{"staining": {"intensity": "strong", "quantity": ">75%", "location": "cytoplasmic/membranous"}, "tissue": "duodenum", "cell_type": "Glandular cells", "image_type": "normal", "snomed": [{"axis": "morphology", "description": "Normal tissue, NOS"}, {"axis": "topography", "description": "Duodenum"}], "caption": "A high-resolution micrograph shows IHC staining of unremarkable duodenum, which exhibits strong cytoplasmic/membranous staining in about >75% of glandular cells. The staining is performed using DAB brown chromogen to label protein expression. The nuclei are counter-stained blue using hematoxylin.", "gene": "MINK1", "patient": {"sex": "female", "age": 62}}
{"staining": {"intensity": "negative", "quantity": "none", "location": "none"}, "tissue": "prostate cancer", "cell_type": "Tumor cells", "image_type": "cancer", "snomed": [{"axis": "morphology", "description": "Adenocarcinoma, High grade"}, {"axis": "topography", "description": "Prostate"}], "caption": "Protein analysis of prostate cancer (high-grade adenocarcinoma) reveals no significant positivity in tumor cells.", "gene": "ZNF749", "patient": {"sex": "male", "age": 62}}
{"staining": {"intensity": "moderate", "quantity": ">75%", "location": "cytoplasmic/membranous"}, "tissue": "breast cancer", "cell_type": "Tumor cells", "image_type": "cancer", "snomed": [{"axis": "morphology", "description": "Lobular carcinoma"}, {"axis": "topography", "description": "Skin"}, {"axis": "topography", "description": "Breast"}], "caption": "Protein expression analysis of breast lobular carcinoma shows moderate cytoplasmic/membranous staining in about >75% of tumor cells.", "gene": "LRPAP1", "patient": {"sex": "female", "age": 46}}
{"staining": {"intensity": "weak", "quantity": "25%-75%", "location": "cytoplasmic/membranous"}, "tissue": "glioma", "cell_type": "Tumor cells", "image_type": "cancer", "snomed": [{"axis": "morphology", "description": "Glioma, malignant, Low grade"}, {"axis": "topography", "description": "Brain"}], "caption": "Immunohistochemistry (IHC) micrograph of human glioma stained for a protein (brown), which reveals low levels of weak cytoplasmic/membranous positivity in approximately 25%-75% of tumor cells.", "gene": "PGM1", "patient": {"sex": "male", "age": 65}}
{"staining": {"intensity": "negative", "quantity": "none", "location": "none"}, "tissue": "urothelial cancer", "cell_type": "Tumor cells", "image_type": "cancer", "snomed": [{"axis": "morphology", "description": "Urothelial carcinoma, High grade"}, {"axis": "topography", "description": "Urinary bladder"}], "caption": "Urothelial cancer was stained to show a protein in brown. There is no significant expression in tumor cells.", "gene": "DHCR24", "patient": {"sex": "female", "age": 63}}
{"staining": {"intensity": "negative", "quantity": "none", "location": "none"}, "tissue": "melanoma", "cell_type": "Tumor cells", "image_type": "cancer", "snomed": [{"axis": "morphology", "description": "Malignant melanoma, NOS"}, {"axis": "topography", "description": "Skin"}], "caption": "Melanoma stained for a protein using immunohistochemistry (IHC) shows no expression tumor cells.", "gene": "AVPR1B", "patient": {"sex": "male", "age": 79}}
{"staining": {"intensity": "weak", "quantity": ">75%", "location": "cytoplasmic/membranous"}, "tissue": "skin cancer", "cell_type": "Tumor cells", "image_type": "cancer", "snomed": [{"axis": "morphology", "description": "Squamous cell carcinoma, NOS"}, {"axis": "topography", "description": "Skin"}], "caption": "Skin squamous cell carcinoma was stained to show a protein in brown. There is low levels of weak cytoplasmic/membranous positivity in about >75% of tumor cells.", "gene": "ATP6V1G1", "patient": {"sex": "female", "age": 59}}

•••••

## PROBLEM REQUIREMENTS
Only an exact transcription of all the records above counts as an answer.

## TASK RESPONSE
{"staining": {"intensity": "strong", "quantity": ">75%", "location": "cytoplasmic/membranous"}, "tissue": "duodenum", "cell_type": "Glandular cells", "image_type": "normal", "snomed": [{"axis": "morphology", "description": "Normal tissue, NOS"}, {"axis": "topography", "description": "Duodenum"}], "caption": "A high-resolution micrograph shows IHC staining of unremarkable duodenum, which exhibits strong cytoplasmic/membranous staining in about >75% of glandular cells. The staining is performed using DAB brown chromogen to label protein expression. The nuclei are counter-stained blue using hematoxylin.", "gene": "MINK1", "patient": {"sex": "female", "age": 62}}
{"staining": {"intensity": "negative", "quantity": "none", "location": "none"}, "tissue": "prostate cancer", "cell_type": "Tumor cells", "image_type": "cancer", "snomed": [{"axis": "morphology", "description": "Adenocarcinoma, High grade"}, {"axis": "topography", "description": "Prostate"}], "caption": "Protein analysis of prostate cancer (high-grade adenocarcinoma) reveals no significant positivity in tumor cells.", "gene": "ZNF749", "patient": {"sex": "male", "age": 62}}
{"staining": {"intensity": "moderate", "quantity": ">75%", "location": "cytoplasmic/membranous"}, "tissue": "breast cancer", "cell_type": "Tumor cells", "image_type": "cancer", "snomed": [{"axis": "morphology", "description": "Lobular carcinoma"}, {"axis": "topography", "description": "Skin"}, {"axis": "topography", "description": "Breast"}], "caption": "Protein expression analysis of breast lobular carcinoma shows moderate cytoplasmic/membranous staining in about >75% of tumor cells.", "gene": "LRPAP1", "patient": {"sex": "female", "age": 46}}
{"staining": {"intensity": "weak", "quantity": "25%-75%", "location": "cytoplasmic/membranous"}, "tissue": "glioma", "cell_type": "Tumor cells", "image_type": "cancer", "snomed": [{"axis": "morphology", "description": "Glioma, malignant, Low grade"}, {"axis": "topography", "description": "Brain"}], "caption": "Immunohistochemistry (IHC) micrograph of human glioma stained for a protein (brown), which reveals low levels of weak cytoplasmic/membranous positivity in approximately 25%-75% of tumor cells.", "gene": "PGM1", "patient": {"sex": "male", "age": 65}}
{"staining": {"intensity": "negative", "quantity": "none", "location": "none"}, "tissue": "urothelial cancer", "cell_type": "Tumor cells", "image_type": "cancer", "snomed": [{"axis": "morphology", "description": "Urothelial carcinoma, High grade"}, {"axis": "topography", "description": "Urinary bladder"}], "caption": "Urothelial cancer was stained to show a protein in brown. There is no significant expression in tumor cells.", "gene": "DHCR24", "patient": {"sex": "female", "age": 63}}
{"staining": {"intensity": "negative", "quantity": "none", "location": "none"}, "tissue": "melanoma", "cell_type": "Tumor cells", "image_type": "cancer", "snomed": [{"axis": "morphology", "description": "Malignant melanoma, NOS"}, {"axis": "topography", "description": "Skin"}], "caption": "Melanoma stained for a protein using immunohistochemistry (IHC) shows no expression tumor cells.", "gene": "AVPR1B", "patient": {"sex": "male", "age": 79}}
{"staining": {"intensity": "weak", "quantity": ">75%", "location": "cytoplasmic/membranous"}, "tissue": "skin cancer", "cell_type": "Tumor cells", "image_type": "cancer", "snomed": [{"axis": "morphology", "description": "Squamous cell carcinoma, NOS"}, {"axis": "topography", "description": "Skin"}], "caption": "Skin squamous cell carcinoma was stained to show a protein in brown. There is low levels of weak cytoplasmic/membranous positivity in about >75% of tumor cells.", "gene": "ATP6V1G1", "patient": {"sex": "female", "age": 59}}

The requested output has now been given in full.